[Collected data entries]
- - - -

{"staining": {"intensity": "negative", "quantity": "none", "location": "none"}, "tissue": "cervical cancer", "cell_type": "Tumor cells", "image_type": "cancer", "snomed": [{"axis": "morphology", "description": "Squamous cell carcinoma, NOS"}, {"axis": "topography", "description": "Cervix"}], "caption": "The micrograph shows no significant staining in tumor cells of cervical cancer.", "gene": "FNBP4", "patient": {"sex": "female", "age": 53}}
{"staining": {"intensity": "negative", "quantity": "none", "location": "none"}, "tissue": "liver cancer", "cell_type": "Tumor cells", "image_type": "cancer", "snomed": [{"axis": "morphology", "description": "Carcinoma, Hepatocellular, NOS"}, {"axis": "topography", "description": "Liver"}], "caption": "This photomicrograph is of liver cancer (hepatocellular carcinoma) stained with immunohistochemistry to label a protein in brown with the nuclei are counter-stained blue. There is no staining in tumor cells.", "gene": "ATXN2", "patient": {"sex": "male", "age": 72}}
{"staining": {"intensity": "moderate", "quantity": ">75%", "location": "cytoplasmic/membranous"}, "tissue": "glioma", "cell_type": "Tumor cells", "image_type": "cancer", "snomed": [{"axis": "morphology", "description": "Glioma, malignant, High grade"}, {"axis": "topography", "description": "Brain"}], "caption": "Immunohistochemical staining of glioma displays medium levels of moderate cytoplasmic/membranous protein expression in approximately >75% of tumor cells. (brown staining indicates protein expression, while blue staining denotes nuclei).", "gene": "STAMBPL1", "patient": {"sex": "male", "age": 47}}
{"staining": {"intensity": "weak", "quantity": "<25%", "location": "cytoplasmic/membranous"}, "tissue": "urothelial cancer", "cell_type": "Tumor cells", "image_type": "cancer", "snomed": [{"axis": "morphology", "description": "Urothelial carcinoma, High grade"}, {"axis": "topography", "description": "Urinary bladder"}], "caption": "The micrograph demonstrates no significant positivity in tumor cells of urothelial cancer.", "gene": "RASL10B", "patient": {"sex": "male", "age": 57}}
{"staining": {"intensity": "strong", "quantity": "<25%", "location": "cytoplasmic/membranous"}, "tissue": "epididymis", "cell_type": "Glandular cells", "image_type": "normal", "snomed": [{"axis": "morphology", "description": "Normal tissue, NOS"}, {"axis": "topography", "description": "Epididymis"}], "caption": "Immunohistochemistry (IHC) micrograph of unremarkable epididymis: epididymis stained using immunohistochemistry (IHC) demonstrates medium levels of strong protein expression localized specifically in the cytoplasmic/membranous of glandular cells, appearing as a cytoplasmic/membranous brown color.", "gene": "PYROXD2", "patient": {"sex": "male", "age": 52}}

- - - -

• EXERCISE PROMPT
Word for word, return all of the records.

• ANSWER SECTION
{"staining": {"intensity": "negative", "quantity": "none", "location": "none"}, "tissue": "cervical cancer", "cell_type": "Tumor cells", "image_type": "cancer", "snomed": [{"axis": "morphology", "description": "Squamous cell carcinoma, NOS"}, {"axis": "topography", "description": "Cervix"}], "caption": "The micrograph shows no significant staining in tumor cells of cervical cancer.", "gene": "FNBP4", "patient": {"sex": "female", "age": 53}}
{"staining": {"intensity": "negative", "quantity": "none", "location": "none"}, "tissue": "liver cancer", "cell_type": "Tumor cells", "image_type": "cancer", "snomed": [{"axis": "morphology", "description": "Carcinoma, Hepatocellular, NOS"}, {"axis": "topography", "description": "Liver"}], "caption": "This photomicrograph is of liver cancer (hepatocellular carcinoma) stained with immunohistochemistry to label a protein in brown with the nuclei are counter-stained blue. There is no staining in tumor cells.", "gene": "ATXN2", "patient": {"sex": "male", "age": 72}}
{"staining": {"intensity": "moderate", "quantity": ">75%", "location": "cytoplasmic/membranous"}, "tissue": "glioma", "cell_type": "Tumor cells", "image_type": "cancer", "snomed": [{"axis": "morphology", "description": "Glioma, malignant, High grade"}, {"axis": "topography", "description": "Brain"}], "caption": "Immunohistochemical staining of glioma displays medium levels of moderate cytoplasmic/membranous protein expression in approximately >75% of tumor cells. (brown staining indicates protein expression, while blue staining denotes nuclei).", "gene": "STAMBPL1", "patient": {"sex": "male", "age": 47}}
{"staining": {"intensity": "weak", "quantity": "<25%", "location": "cytoplasmic/membranous"}, "tissue": "urothelial cancer", "cell_type": "Tumor cells", "image_type": "cancer", "snomed": [{"axis": "morphology", "description": "Urothelial carcinoma, High grade"}, {"axis": "topography", "description": "Urinary bladder"}], "caption": "The micrograph demonstrates no significant positivity in tumor cells of urothelial cancer.", "gene": "RASL10B", "patient": {"sex": "male", "age": 57}}
{"staining": {"intensity": "strong", "quantity": "<25%", "location": "cytoplasmic/membranous"}, "tissue": "epididymis", "cell_type": "Glandular cells", "image_type": "normal", "snomed": [{"axis": "morphology", "description": "Normal tissue, NOS"}, {"axis": "topography", "description": "Epididymis"}], "caption": "Immunohistochemistry (IHC) micrograph of unremarkable epididymis: epididymis stained using immunohistochemistry (IHC) demonstrates medium levels of strong protein expression localized specifically in the cytoplasmic/membranous of glandular cells, appearing as a cytoplasmic/membranous brown color.", "gene": "PYROXD2", "patient": {"sex": "male", "age": 52}}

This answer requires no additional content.